For organisations that have completed a Digital Discovery, leaders typically have everything needed for a detailed recommendation and aligned approach. This forms the foundation of the business case.
Over the past few years, our observations from preparing clients’ Digital Discovery presentations reveal consistent insights. While these examples relate to procuring an employee communication app, the learnings apply broadly across employee experience platforms.
Build Alliances Across Leadership
Internal Communication leaders are often the driving force behind procuring an employee communication app. However, we consistently see HR leaders, Operations leaders, CEOs, and CIOs initiating conversations or acting as key influencers in the buying process. It is critical for Communication leaders to build strong relationships and alliances with the Executive Team early.
Go Beyond Communication Metrics
When developing a business case, some Communication leaders focus solely on communication metrics – and often find they have limited data. Survey results, polls, or anecdotal feedback may indicate poor engagement but lack depth. Others rely on data from a single channel, which rarely provides a compelling foundation.

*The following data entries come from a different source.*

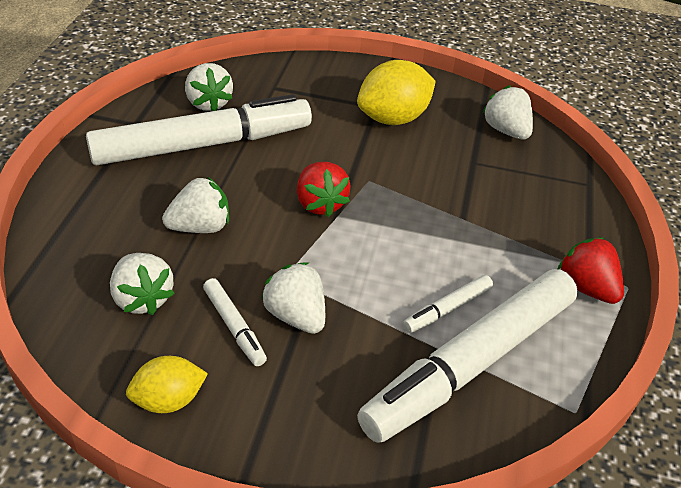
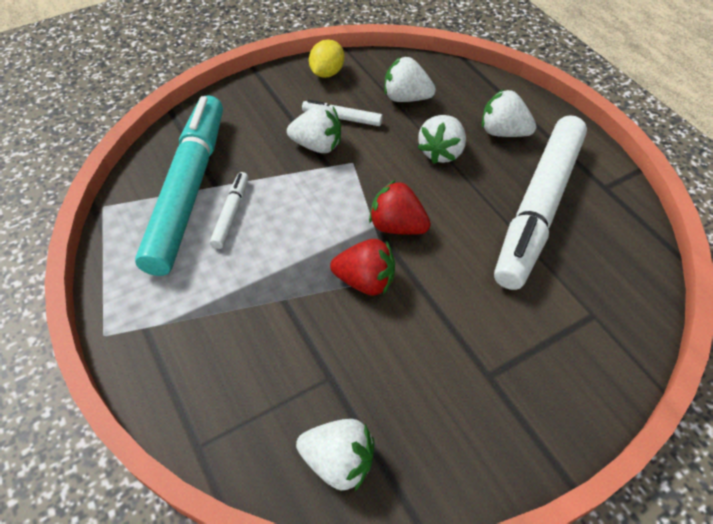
camera: 140 degrees right, 10 degrees up
white strawberry [185,63,233,111] -> white strawberry moved to [482,89,537,137]
yellow lemon [357,60,436,125] -> none
white marker [357,269,578,443] -> turquoise marker [135,95,223,276]
red strawberry [558,238,624,304] -> red strawberry moved to [330,239,395,296]

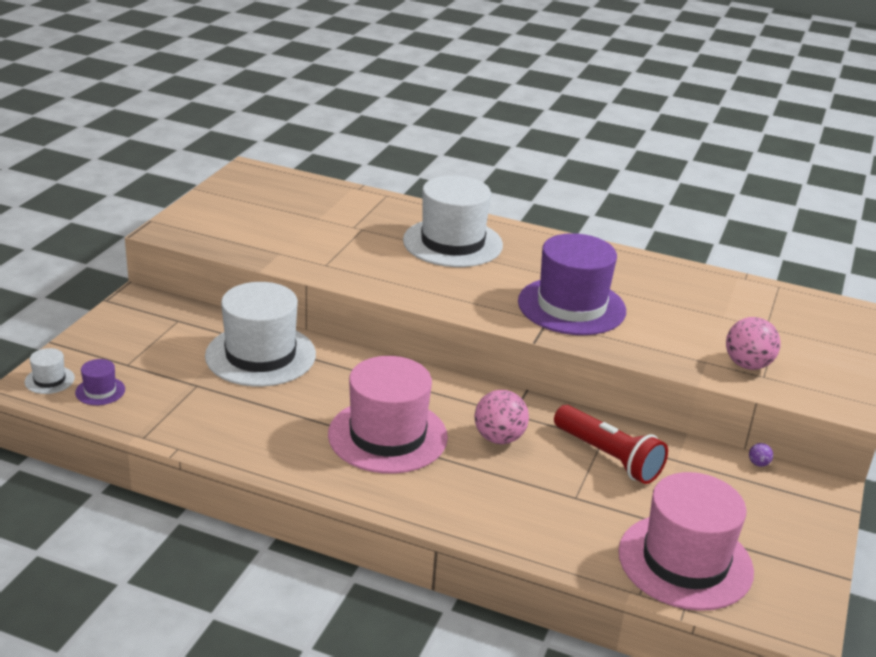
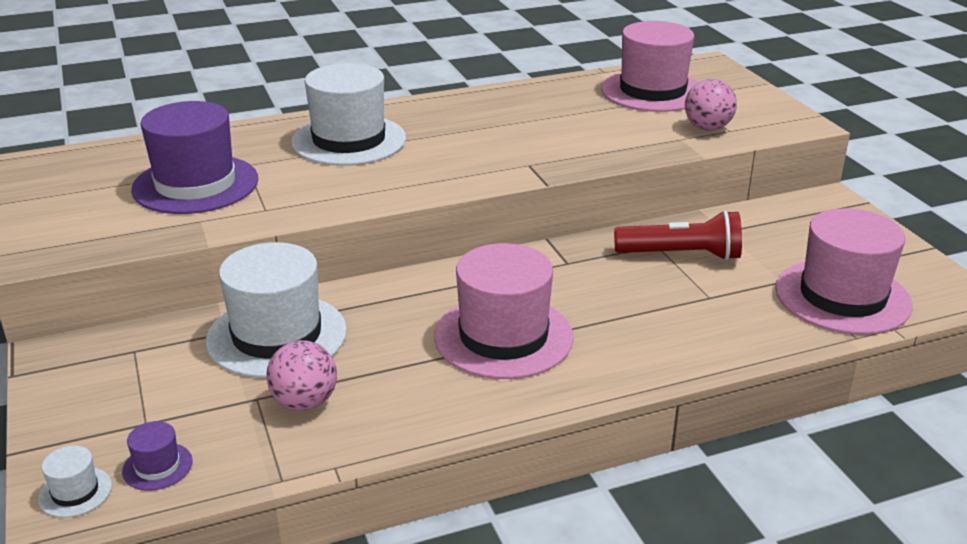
camera: 40 degrees left, 0 degrees up
pink ball [474,390,529,444] -> pink ball moved to [266,340,337,410]
purple hat [518,233,626,335] -> purple hat moved to [131,101,258,214]
purple ball [749,443,773,467] -> none
none -> pink hat [601,21,698,112]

Our experience shows the most effective approach is to work with the Executive Team to develop a business case that aligns with broader business goals. Here are three metrics we consistently see in successful cases:
1. Improving Retention
Retention is a powerful metric. Employee communication apps drive engagement and belonging – especially among hard-to-reach frontline workers. Improving retention of frontline employees by just 1% can pay for the app ten times over in a large enterprise.
2. Driving Productivity
Simplifying the digital employee experience is another common metric. Through Digital Discovery, we quantify the impact of transforming a cluttered tech environment into a single integrated multi-channel experience. For large enterprises, introducing an employee communication app can unlock up to $10 million in savings simply by enabling employees to find and access what they need when they need it. Internal Communication teams also save hundreds of hours by moving from fragmented processes to a unified platform – boosting operational effectiveness and delivering measurable ROI.
3. Channel Simplification
Channel rationalisation is the third metric we frequently see. If an employee communication app replaces multiple tools – such as two intranets, an event app, a survey tool, and even some HR platforms – the cost of procuring the app often ends up lower than maintaining the current channels.
Factor in Ongoing Costs
Finally, don’t overlook ongoing Opex costs. Leaders often focus on Capex for the app itself but forget the costs to implement it effectively and sustain it over time. Consider whether internal resources are available or if external partners are needed to ensure success.